Trecho do texto:
-------------------------

Buratti, que foi secretário de
Governo de Palocci na primeira
passagem pela Prefeitura de Ribeirão, tornou-se uma espécie de
homem-bomba depois de incluir
o ministro da Fazenda entre os
suspeitos de receber propina de
empresas. O advogado diz ter decidido contar o que sabia depois
de passar dois dias na prisão e fazer um acordo de delação premiada, "mas já vinha nessa crise".
A faísca para falar o que sabia foi
a revelação de Duda Mendonça
de que recebera R$ 10 milhões do
PT num paraíso fiscal, segundo
Buratti: "Quando eu vi o depoimento do Duda Mendonça numa
das CPIs, aquilo me tocou muito.
O Duda foi uma pessoa fundamental na eleição do presidente
Lula, gozou da confiança íntima
do PT e estava ali revelando coisas
que eventualmente ele não precisaria ter revelado".
Trocas de mensagens de computador com o filho Tomás, 14,
via MSN, só fizeram crescer a crise, conta. "Mesmo antes de eu ser
preso, eu ficava perguntando: Por
que eu? Por que eu fico quieto?
Por que eu levo a fama?" O filho
respondeu com uma platitude
que lhe pareceu uma revelação:
"A melhor coisa é a verdade". O
seu mantra a partir de então é:
"Não sou o único culpado".
Anteontem, um dia depois de
comemorar o depoimento que
dera à CPI na véspera, um Buratti
sorridente negou que tenha praticado tráfico de influência no Ministério da Fazenda ou que tenha
feito lobby para o Banco Prosper.

-------------------------

Dados de origem:
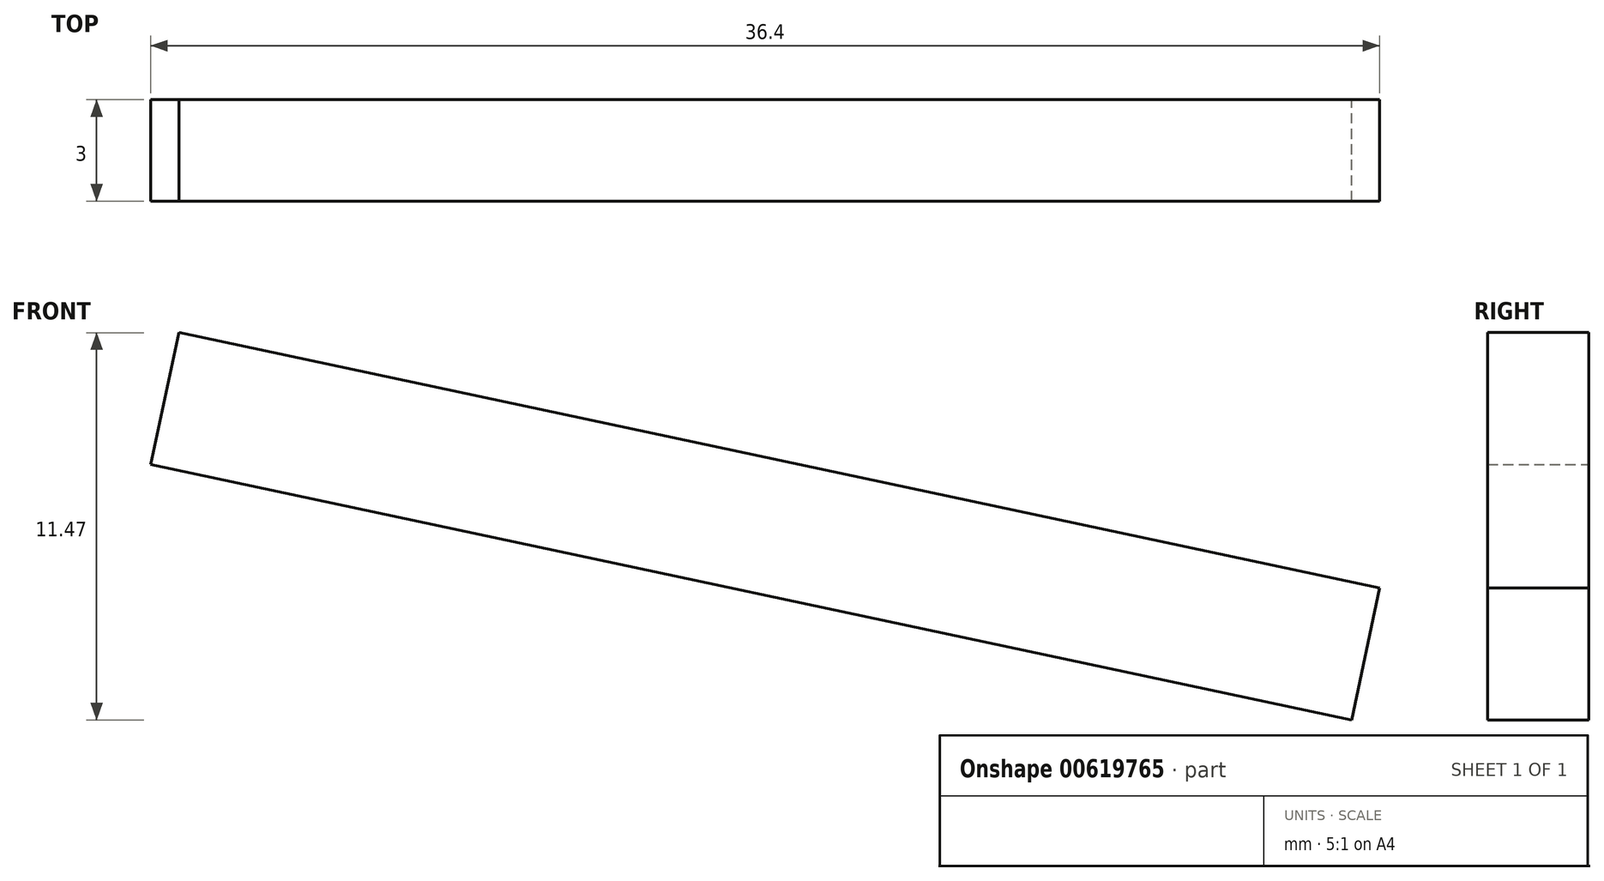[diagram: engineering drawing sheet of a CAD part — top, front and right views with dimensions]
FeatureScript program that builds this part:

-------------------------

Tarefa proposta:
Responda às perguntas abaixo com base no trecho sobre Buratti.
(a) Que cargo Buratti ocupou no governo de Palocci durante a primeira passagem deste pela Prefeitura de Ribeirão?
(b) Quantos dias Buratti passou na prisão antes de decidir contar o que sabia?
(c) Que frase o filho Tomás usou como resposta na troca de mensagens pelo MSN?

Resolução do exercício:
(a) Foi secretário de Governo.
(b) Dois dias.
(c) "A melhor coisa é a verdade".